Preserving Unobfuscated Class Names in SLF4J Logs
In this post, I'll share a problem I encountered while introducing the SLF4J and Logback into an existing Android project integrated with Logstash for remote logging. This setup was effective for monitoring and debugging, but the use of code obfuscation tools like R8/ProGuard caused log messages to be hard to trace back to their source due to obfuscated class names. Here's how I solved this challenge and the trade-offs we considered.
Problem Overview
The project was integrated with Logstash using a custom solution that sent log messages for analysis in Kibana.

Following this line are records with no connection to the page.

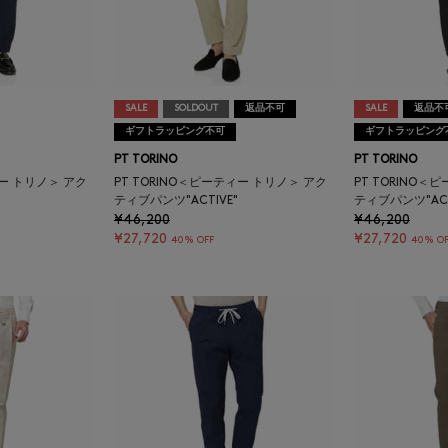
SALE
SOLDOUT
返品不可
SALE
返品不
ギフトラッピング不可
ギフトラッピング
PT TORINO
PT TORINO
ィー トリノ＞ アク
PT TORINO＜ピーティー トリノ＞ アク
PT TORINO＜
ティブパンツ"ACTIVE"
ティブパンツ"ACT
¥46,200
¥46,200
¥27,720
¥27,720
40% OFF
40% OF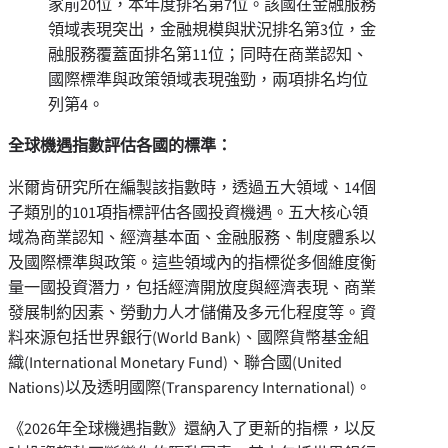
家前20位，本年度排名第7位。該國在金融服務
領域表現突出，金融規模與狀況排名第3位，金
融服務覆蓋面排名第11位；同時在商業認知、
國際標準與政策領域表現強勁，兩項排名均位
列第4。
全球機遇指數評估各國的標準：
米爾肯研究所在編製該指數時，透過五大領域、14個
子類別的101項指標評估各國投資機遇。五大核心領
域為商業認知、經濟基本面、金融服務、制度體系以
及國際標準與政策。這些領域內的指標從多個維度衡
量一國投資潛力，包括經濟開放度與經濟表現、商業
發展制約因素、勞動力人才儲備及多元化程度等。資
料來源包括世界銀行(World Bank)、國際貨幣基金組
織(International Monetary Fund)、聯合國(United
Nations)以及透明國際(Transparency International)。
《2026年全球機遇指數》還納入了更新的指標，以反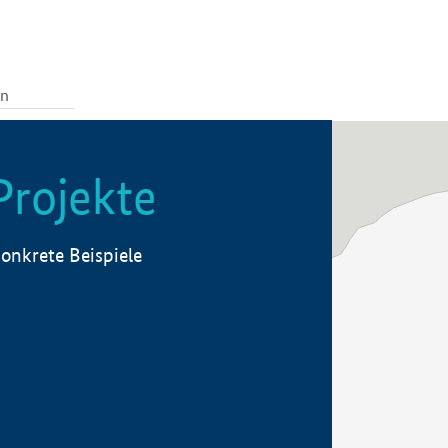
Projekte
onkrete Beispiele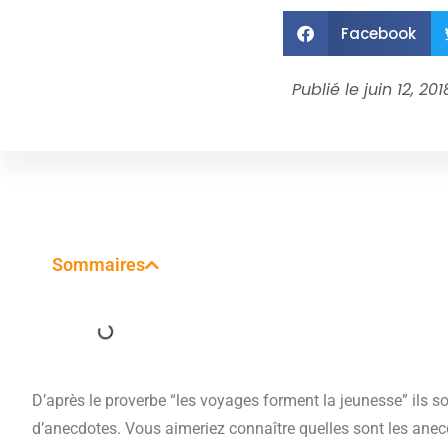
Facebook
Publié le
juin 12, 201
Sommaires
D’après le proverbe “les voyages forment la jeunesse” ils s
d’anecdotes. Vous aimeriez connaître quelles sont les anec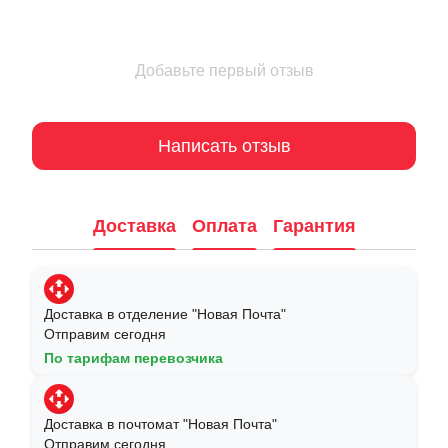
Добавьте первый отзыв
Написать отзыв
Доставка
Оплата
Гарантия
Доставка в отделение "Новая Почта"
Отправим сегодня
По тарифам перевозчика
Доставка в почтомат "Новая Почта"
Отправим сегодня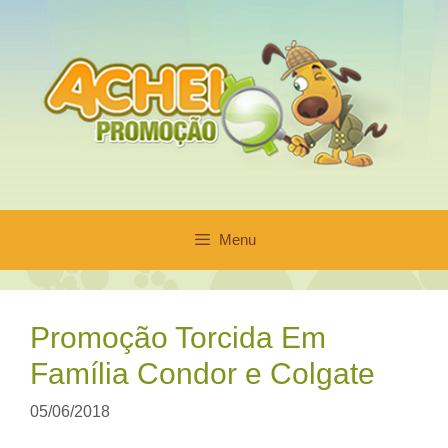
Pular
para
o
conteúdo
Menu
Promoção Torcida Em
Família Condor e Colgate
05/06/2018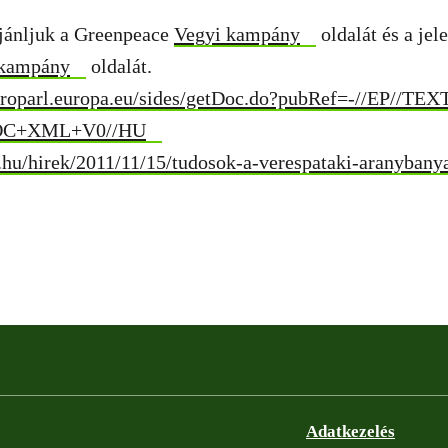
jánljuk a Greenpeace
Vegyi kampány
oldalát és a jele
 kampány
oldalát.
uroparl.europa.eu/sides/getDoc.do?pubRef=-//EP//
DOC+XML+V0//HU
o.hu/hirek/2011/11/15/tudosok-a-verespataki-aranybany
Adatkezelés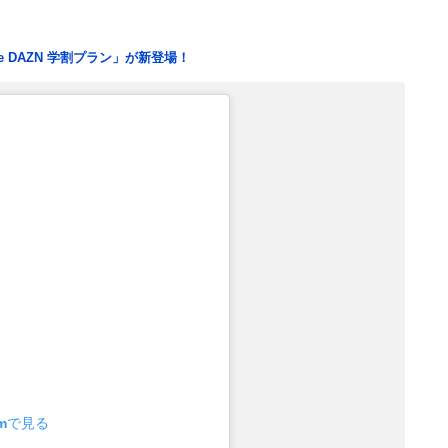
e DAZN 学割プラン」が新登場！
amで見る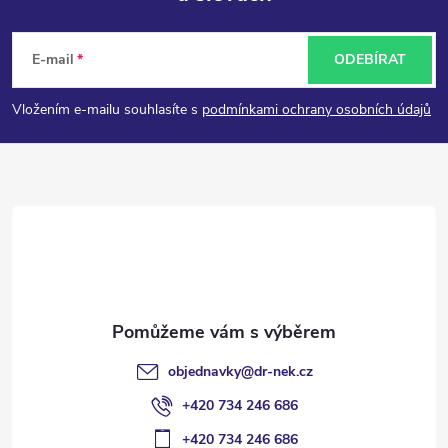
Z
á
E-mail
ODEBÍRAT
p
Vložením e-mailu souhlasíte s
podmínkami ochrany osobních údajů
a
t
í
objednavky
@
dr-nek.cz
+420 734 246 686
+420 734 246 686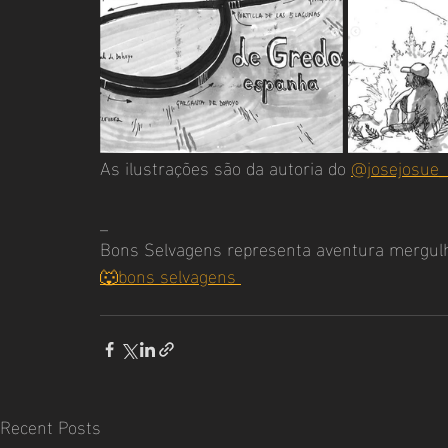
As ilustrações são da autoria do 
@josejosue
_
Bons Selvagens representa aventura mergul
🐺bons selvagens 
Recent Posts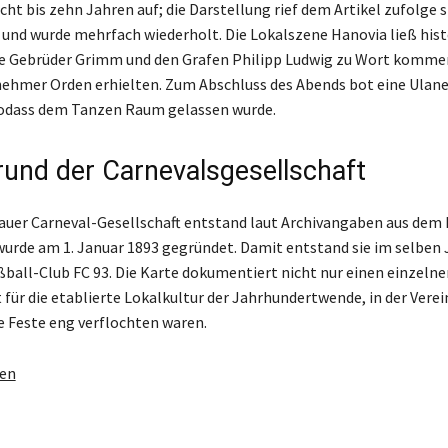
cht bis zehn Jahren auf; die Darstellung rief dem Artikel zufolge 
r und wurde mehrfach wiederholt. Die Lokalszene Hanovia ließ hist
ie Gebrüder Grimm und den Grafen Philipp Ludwig zu Wort komme
ehmer Orden erhielten. Zum Abschluss des Abends bot eine Ulan
sodass dem Tanzen Raum gelassen wurde.
rund der Carnevalsgesellschaft
auer Carneval-Gesellschaft entstand laut Archivangaben aus dem
wurde am 1. Januar 1893 gegründet. Damit entstand sie im selben 
ßball-Club FC 93. Die Karte dokumentiert nicht nur einen einzeln
 für die etablierte Lokalkultur der Jahrhundertwende, in der Verei
e Feste eng verflochten waren.
gen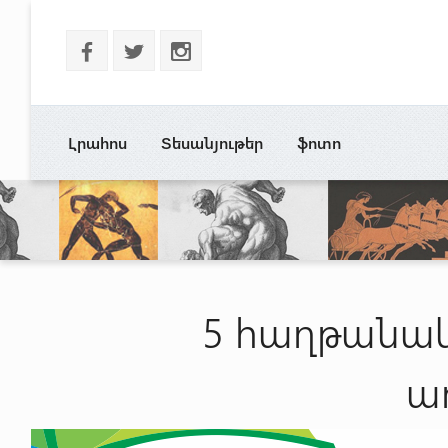
b
a
x
Լրահոս
Տեսանյութեր
ֆոտո
5 հաղթանակ
ա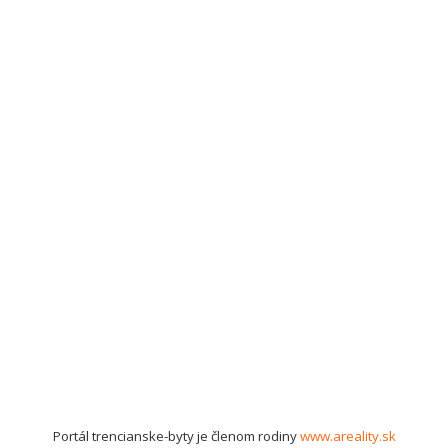
Portál trencianske-byty je členom rodiny
www.areality.sk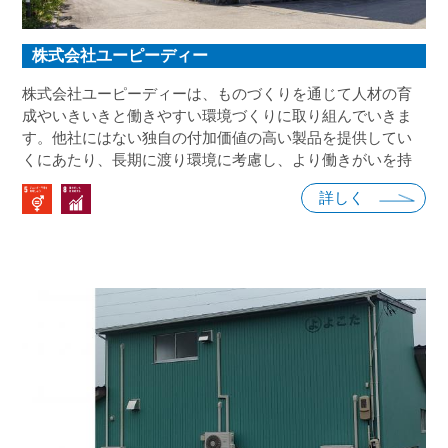
株式会社ユーピーディー
株式会社ユーピーディーは、ものづくりを通じて人材の育
成やいきいきと働きやすい環境づくりに取り組んでいきま
す。他社にはない独自の付加価値の高い製品を提供してい
くにあたり、長期に渡り環境に考慮し、より働きがいを持
ち前向きに仕事に取り組む人材の育成・確保が重要課題と
詳しく
考え、働きがいのある環境、平等な労働環境の整備等に努
めます。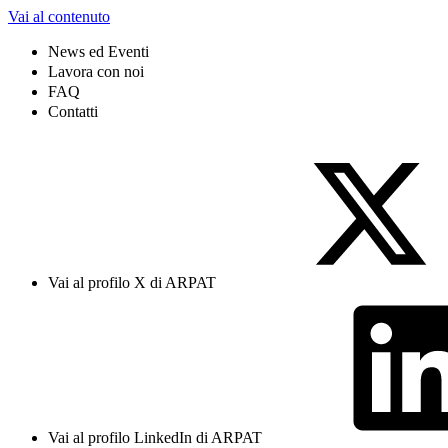
Vai al contenuto
News ed Eventi
Lavora con noi
FAQ
Contatti
Vai al profilo X di ARPAT
Vai al profilo LinkedIn di ARPAT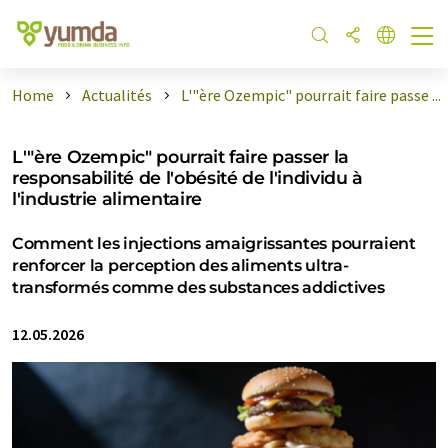
Home
Actualités
L'"ère Ozempic" pourrait faire passe ...
L'"ère Ozempic" pourrait faire passer la
responsabilité de l'obésité de l'individu à
l'industrie alimentaire
Comment les injections amaigrissantes pourraient
renforcer la perception des aliments ultra-
transformés comme des substances addictives
12.05.2026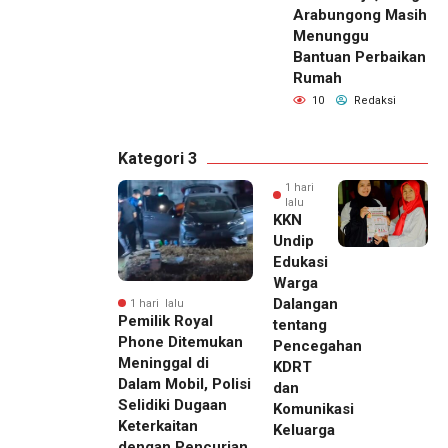
Arabungong Masih
Menunggu
Bantuan Perbaikan
Rumah
10
Redaksi
Kategori 3
1 hari
lalu
KKN
Undip
Edukasi
Warga
Dalangan
1 hari lalu
Pemilik Royal
tentang
Phone Ditemukan
Pencegahan
Meninggal di
KDRT
Dalam Mobil, Polisi
dan
Selidiki Dugaan
Komunikasi
Keterkaitan
Keluarga
dengan Pencurian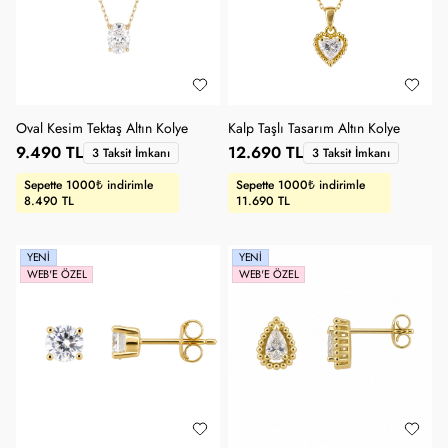
Oval Kesim Tektaş Altın Kolye
Kalp Taşlı Tasarım Altın Kolye
9.490 TL
12.690 TL
3 Taksit İmkanı
3 Taksit İmkanı
Sepette 1000₺ indirimle
Sepette 1000₺ indirimle
8.490 TL
11.690 TL
YENI
YENI
WEB'E ÖZEL
WEB'E ÖZEL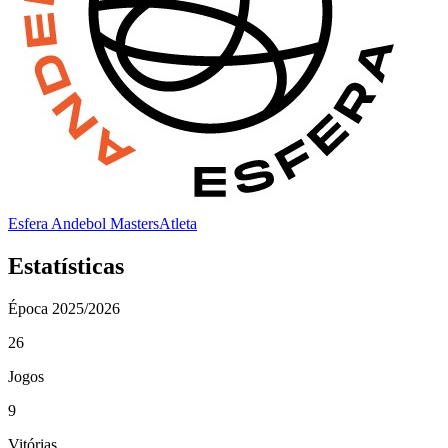
Esfera Andebol Masters
Atleta
Estatísticas
Época
2025/2026
26
Jogos
9
Vitórias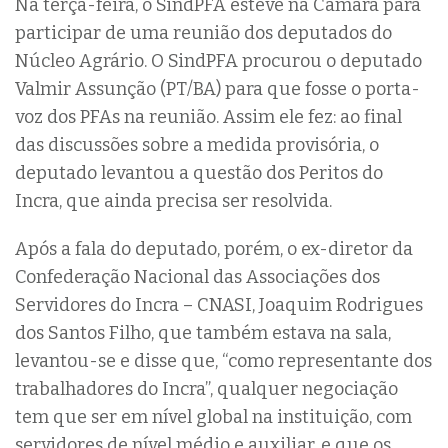
Na terça-feira, o SindPFA esteve na Câmara para
participar de uma reunião dos deputados do
Núcleo Agrário. O SindPFA procurou o deputado
Valmir Assunção (PT/BA) para que fosse o porta-
voz dos PFAs na reunião. Assim ele fez: ao final
das discussões sobre a medida provisória, o
deputado levantou a questão dos Peritos do
Incra, que ainda precisa ser resolvida.
Após a fala do deputado, porém, o ex-diretor da
Confederação Nacional das Associações dos
Servidores do Incra – CNASI, Joaquim Rodrigues
dos Santos Filho, que também estava na sala,
levantou-se e disse que, “como representante dos
trabalhadores do Incra”, qualquer negociação
tem que ser em nível global na instituição, com
servidores de nível médio e auxiliar, e que os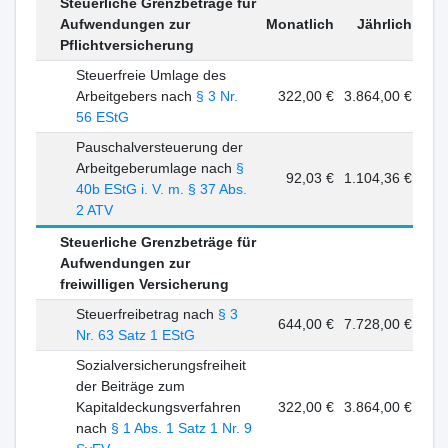
Steuerliche Grenzbeträge für
Aufwendungen zur
Monatlich
Jährlich
Pflichtversicherung
Steuerfreie Umlage des
Arbeitgebers nach
§ 3 Nr.
322,00 €
3.864,00 €
56 EStG
Pauschalversteuerung der
Arbeitgeberumlage nach
§
92,03 €
1.104,36 €
40b EStG i. V. m. § 37 Abs.
2 ATV
Steuerliche Grenzbeträge für
Aufwendungen zur
freiwilligen Versicherung
Steuerfreibetrag nach
§ 3
644,00 €
7.728,00 €
Nr. 63 Satz 1 EStG
Sozialversicherungsfreiheit
der Beiträge zum
Kapitaldeckungsverfahren
322,00 €
3.864,00 €
nach
§ 1 Abs. 1 Satz 1 Nr. 9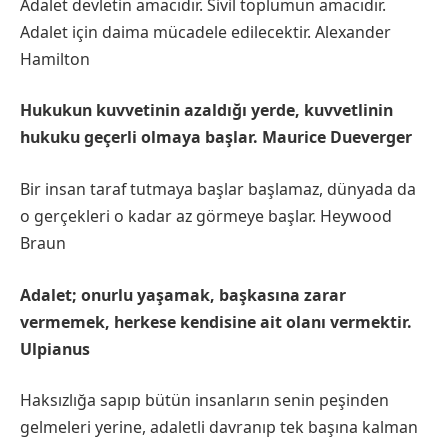
Adalet devletin amacıdır. Sivil toplumun amacıdır.
Adalet için daima mücadele edilecektir. Alexander
Hamilton
Hukukun kuvvetinin azaldığı yerde, kuvvetlinin
hukuku geçerli olmaya başlar. Maurice Dueverger
Bir insan taraf tutmaya başlar başlamaz, dünyada da
o gerçekleri o kadar az görmeye başlar. Heywood
Braun
Adalet; onurlu yaşamak, başkasına zarar
vermemek, herkese kendisine ait olanı vermektir.
Ulpianus
Haksızlığa sapıp bütün insanların senin peşinden
gelmeleri yerine, adaletli davranıp tek başına kalman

When we introduced SLF4J as a logging facade, a specific issue arose: the Logstash integration had no mechanism to de-obfuscate the class names used in SLF4J loggers which appeared obfuscated in the log messages visible in Kibana, making it challenging to understand where the logs originated from. This made the logs less useful for debugging and monitoring production issues.
Logging scenarios
Since the project was entirely in Kotlin, we identified three main logging scenarios:
-
Logger as a property of a class. This approach is used in singletons or other classes with relatively few instances. Here’s an example:
class MyClass { private val logger = LoggerFactory.getLogger(MyClass::class.java) }
-
Logger as a property of a companion object. This method is most useful for classes that have many instances, such as
data class
, but can be used in other places too:data class SomeData(val id: String) { companion object { private val logger = LoggerFactory.getLogger(SomeData::class.java) } }
-
Logger as a top-level property for top-level functions:
private val logger = LoggerFactory.getLogger("com.example.SomeUtilities") fun doSomething() { logger.debug("Doing something") }
Alternative solutions considered
To address the obfuscation issue, we considered two main approaches:
Preserving original class names using R8/ProGuard rules
The primary solution was to use custom ProGuard rules to prevent the obfuscation of class names specifically for the classes containing SLF4J logger instances.
-
Pros: This preserves the original class names in log messages, making them easier to trace back while allowing the rest of the code to remain obfuscated.
-
Cons: It does expose some class names, but only where logging is essential, which was deemed an acceptable trade-off in our context.
Hardcoding logger names
Alternatively, instead of passing a class to LoggerFactory
, we could always hardcode the logger names.
-
Pros: This method would preserve the class name in the logs without exposing the actual class names directly in the obfuscated code. The hardcoded strings still expose the names, but it is somewhat harder for an attacker to figure out compared to directly keeping the original class names unobfuscated.
-
Cons: It would be cumbersome to maintain in a large codebase, introducing risks of typos and inconsistencies.
After discussing both approaches with the team, we decided on a general rule: to use custom ProGuard rules to preserve the original names only for classes with SLF4J loggers. However, we decided to deviate from this rule in the specific scenario of top-level functions, where we chose to hardcode the names if needed.
Custom ProGuard rules
Here’s how I implemented the chosen solution:
# Don't obfuscate the names of classes containing a Logger.
-keepclasseswithmembernames class * {
org.slf4j.Logger *;
}
# Don't obfuscate the names of enclosing classes when their companion objects contain a Logger.
-if class **$* {
org.slf4j.Logger *;
}
-keepclasseswithmembernames class <1>
After applying these rules, I rebuilt the project and verified that the log messages in Kibana displayed the correct, unobfuscated class names.
Additionally, I ran dexdump
on the DEX files from the unzipped APK to confirm that everything else in the classes affected by the ProGuard rules remained properly obfuscated. I also compared the mapping.txt
files generated before and after this addition to ensure there were no unwanted side effects from the new rules.
Outcome and Benefits
By applying these custom ProGuard rules, we achieved the following:
-
Readable Logs: Preserved original class names in log messages for better traceability during production issue investigations.
-
Controlled Exposure: Exposed only the necessary class names, minimizing the risk of reverse engineering.
-
Maintainability: This solution required fewer changes and was easier to maintain than hardcoding logger names.
Conclusion
When integrating SLF4J into an Android project with a remote logging setup (like Logstash), it's essential to balance readability, security, and maintainability. We found that preserving class names using ProGuard rules was the best solution for our needs, while hardcoding logger names for top-level functions was a suitable exception to our general approach. However, other teams might choose differently, depending on their project's specific requirements and constraints.